If it comes from a deceased person, the donor process must obtain the consent of the family to give or donate the organs that are still healthy. Not only the liver, usually this process involves the removal of the cornea of the eye, heart, kidneys, lungs, even skin or bones.
Until after the removal, the donor should still be assisted by the respiratory machine despite its passing away. This is done in order for the donated organs to still receive oxygen supply.
The transplant process of living and healthy people can be immediately after the donor undergo a series of tests that prove that the body and heart condition are healthy and appropriate for the recipient. The liver regeneration properties allow the remaining liver organs of the donor to grow back into a new, healthy organ.
Back Table Surgery
The next stage is the back table surgery, which is carried out in the recipient’s hospital to make changes to the liver organ tissues of the donor to fit the needs of the recipient. These changes are included in the size of the liver and are carried out immediately before the liver transplant process.
Liver transplant surgery on the receiver
The final stage is the process of grafting or liver transplant. This process is the planting of liver tissue that is in the healthy condition of the donor to the receiver, replacing the liver tissue that has been damaged and no longer functioning properly.
The recipient is given anesthesia causing the sleep effect to avoid feeling pain. The surgeon will give the drug and infusion of blood transfusions to prevent the recipient from losing much blood when the liver grafting process is performed.

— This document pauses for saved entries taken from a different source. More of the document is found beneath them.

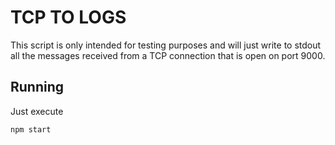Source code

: # TCP TO LOGS

This script is only intended for testing purposes and will just write to stdout all the
messages received from a TCP connection that is open on port 9000.

## Running

Just execute

`npm start`
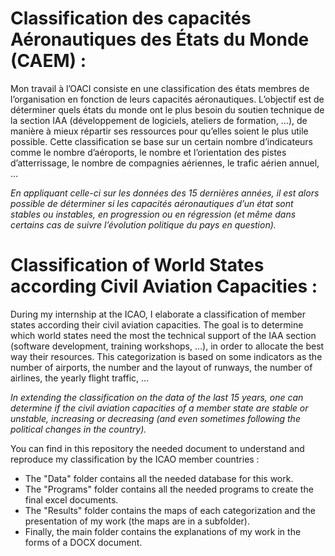 # Classification des capacités Aéronautiques des États du Monde (CAEM) :

Mon travail à l’OACI consiste en une classification des états membres de l’organisation en fonction de leurs capacités aéronautiques. L’objectif est de déterminer quels états du monde ont le plus besoin du soutien technique de la section IAA (développement de logiciels, ateliers de formation, …), de manière à mieux répartir ses ressources pour qu’elles soient le plus utile possible. Cette classification se base sur un certain nombre d’indicateurs comme le nombre d’aéroports, le nombre et l’orientation des pistes d’atterrissage, le nombre de compagnies aériennes, le trafic aérien annuel, …

*En appliquant celle-ci sur les données des 15 dernières années, il est alors possible de déterminer si les capacités aéronautiques d’un état sont stables ou instables, en progression ou en régression (et même dans certains cas de suivre l’évolution politique du pays en question).*


# Classification of World States according Civil Aviation Capacities :

During my internship at the ICAO, I elaborate a classification of member states according their civil aviation capacities. The goal is to determine which world states need the most the technical support of the IAA section (software development, training workshops, …), in order to allocate the best way their resources. This categorization is based on some indicators as the number of airports, the number and the layout of runways, the number of airlines, the yearly flight traffic, …

*In extending the classification on the data of the last 15 years, one can determine if the civil aviation capacities of a member state are stable or unstable, increasing or decreasing (and even sometimes following the political changes in the country).*

You can find in this repository the needed document to understand and reproduce my classification by the ICAO member countries :
- The "Data" folder contains all the needed database for this work.
- The "Programs" folder contains all the needed programs to create the final excel documents.
- The "Results" folder contains the maps of each categorization and the presentation of my work (the maps are in a subfolder).
- Finally, the main folder contains the explanations of my work in the forms of a DOCX document.
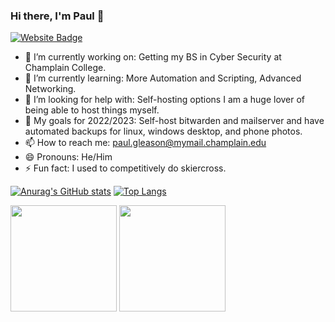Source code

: ### Hi there, I'm Paul 👋

[![Website Badge](https://img.shields.io/badge/Website-3b5998?style=flat-square&logo=google-chrome&logoColor=white)](https://gitbook.paulgleason.dev)

<!--
**ChampPG/ChampPG** is a ✨ _special_ ✨ repository because its `README.md` (this file) appears on your GitHub profile.

Here are some ideas to get you started:
-->
* 🔭 I’m currently working on: Getting my BS in Cyber Security at Champlain College.
* 🌱 I’m currently learning: More Automation and Scripting, Advanced Networking.
* 🤔 I’m looking for help with: Self-hosting options I am a huge lover of being able to host things myself.
* 💬 My goals for 2022/2023: Self-host bitwarden and mailserver and have automated backups for linux, windows desktop, and phone photos.
* 📫 How to reach me: paul.gleason@mymail.champlain.edu
* 😄 Pronouns: He/Him
* ⚡ Fun fact: I used to competitively do skiercross.


[![Anurag's GitHub stats](https://github-readme-stats.vercel.app/api?username=ChampPG)](https://github.com/anuraghazra/github-readme-stats)
[![Top Langs](https://github-readme-stats.vercel.app/api/top-langs/?username=ChampPG)](https://github.com/anuraghazra/github-readme-stats)


<p>
    <img height="170em" src="https://github-readme-stats.vercel.app/api?username=ChampPG&hide=stars&show_icons=true&hide_border=true&&count_private=true&include_all_commits=true" />
    <img height="170em" src="https://github-readme-stats.vercel.app/api/top-langs/?username=ChampPG&show_icons=true&hide_border=true&layout=compact&langs_count=8" />
</p>
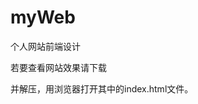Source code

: # myWeb
个人网站前端设计

若要查看网站效果请下载

[下载]: https://github.com/water107/myWeb/releases/download/mater/www.yqphp.com.7z

并解压，用浏览器打开其中的index.html文件。

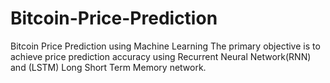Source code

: # Bitcoin-Price-Prediction
Bitcoin Price Prediction using Machine Learning
The primary objective is to achieve price prediction accuracy using Recurrent Neural Network(RNN) 
and (LSTM) Long Short Term Memory network.

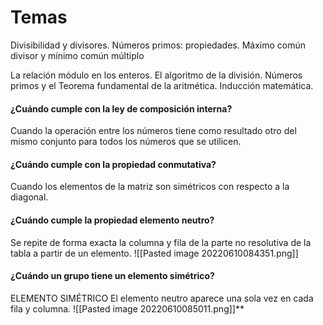 # Temas
Divisibilidad y divisores. Números primos: propiedades. Máximo común divisor y mínimo común múltiplo

La relación módulo en los enteros. El algoritmo de la división. Números primos y el Teorema fundamental de la aritmética. Inducción matemática.



#### ¿Cuándo cumple con la ley de composición interna?
Cuando la operación entre los números tiene como resultado otro del mismo conjunto para todos los números que se utilicen.

#### ¿Cuándo cumple con la propiedad conmutativa?
Cuando  los elementos de la matriz son simétricos con respecto a la diagonal. 


#### ¿Cuándo cumple la propiedad elemento neutro?
Se repite de forma exacta la columna y fila de la parte no resolutiva de la tabla a partir de un elemento.
![[Pasted image 20220610084351.png]]


#### ¿Cuándo un grupo tiene un elemento simétrico?
ELEMENTO SIMÉTRICO El elemento neutro aparece una sola vez en cada fila y columna.
![[Pasted image 20220610085011.png]]**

Then, the surgeon begins to make an incision in the abdomen to remove a broken liver, and then reattach a healthy new liver. Usually, the surgeon installs several medical tubes to help the body perform its functions properly after surgery.
However, the body often performs attacks on new liver tissues because it considers it a foreign tissue. This condition is called graft rejection, and should be left untreated, it can cause a new liver to become damaged. In order not to happen, doctors prescribe immunosuppressants that should be consumed by liver transplant recipients for a lifetime. However, the recipient also needs to be wary of some other complications after the grafting process.
Therefore, it is best to ask the doctor before performing liver transplant.